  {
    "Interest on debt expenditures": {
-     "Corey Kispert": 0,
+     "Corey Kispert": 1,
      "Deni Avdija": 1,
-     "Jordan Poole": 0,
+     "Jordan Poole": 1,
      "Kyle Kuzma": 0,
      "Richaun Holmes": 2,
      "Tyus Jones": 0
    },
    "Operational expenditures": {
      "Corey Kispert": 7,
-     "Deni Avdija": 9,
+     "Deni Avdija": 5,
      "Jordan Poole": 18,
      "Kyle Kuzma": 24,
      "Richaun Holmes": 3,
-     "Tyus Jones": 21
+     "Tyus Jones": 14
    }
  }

+++++

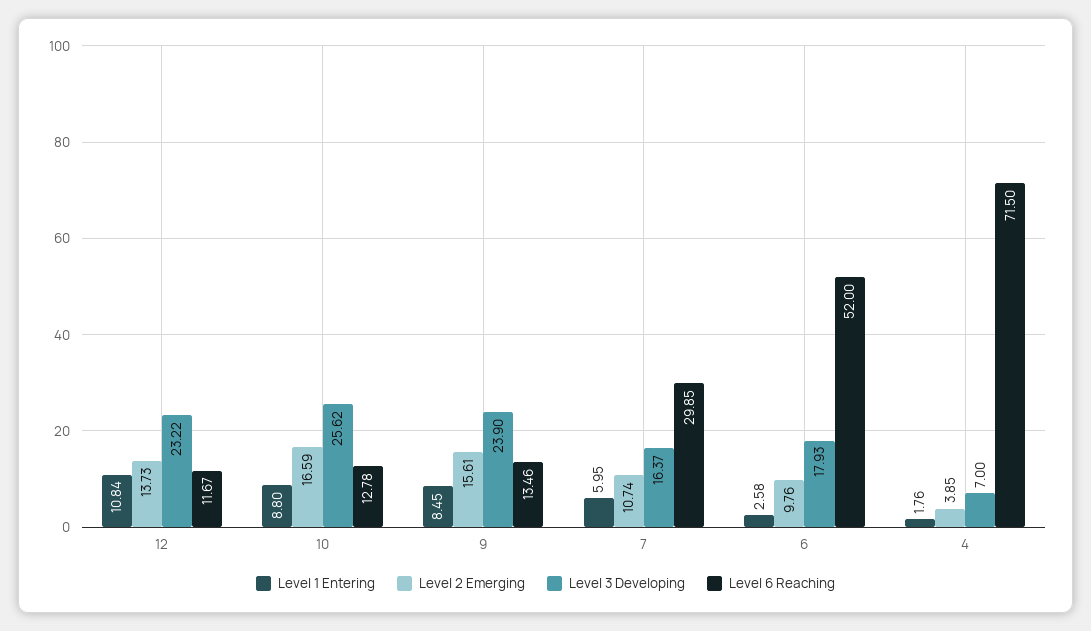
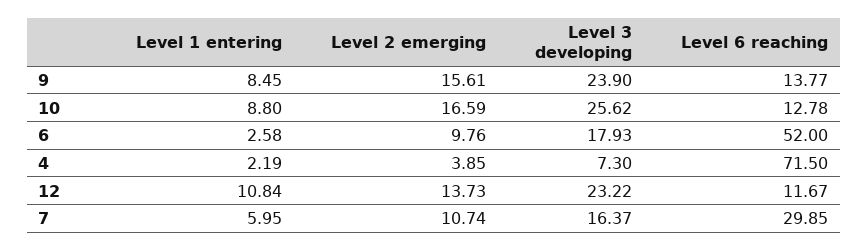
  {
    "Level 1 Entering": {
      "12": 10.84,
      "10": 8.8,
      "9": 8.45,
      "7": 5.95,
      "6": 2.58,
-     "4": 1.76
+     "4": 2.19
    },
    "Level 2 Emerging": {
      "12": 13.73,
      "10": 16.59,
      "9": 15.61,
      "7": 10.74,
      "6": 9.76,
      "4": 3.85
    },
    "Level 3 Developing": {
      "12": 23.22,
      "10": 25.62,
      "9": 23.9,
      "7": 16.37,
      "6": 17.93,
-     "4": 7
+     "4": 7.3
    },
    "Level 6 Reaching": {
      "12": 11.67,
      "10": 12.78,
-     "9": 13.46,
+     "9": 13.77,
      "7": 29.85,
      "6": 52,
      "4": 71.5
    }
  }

+++++

_JOB_: How many lines in the entries above include the string "Poole"? Answer with the number only.

_ANSWER_: 3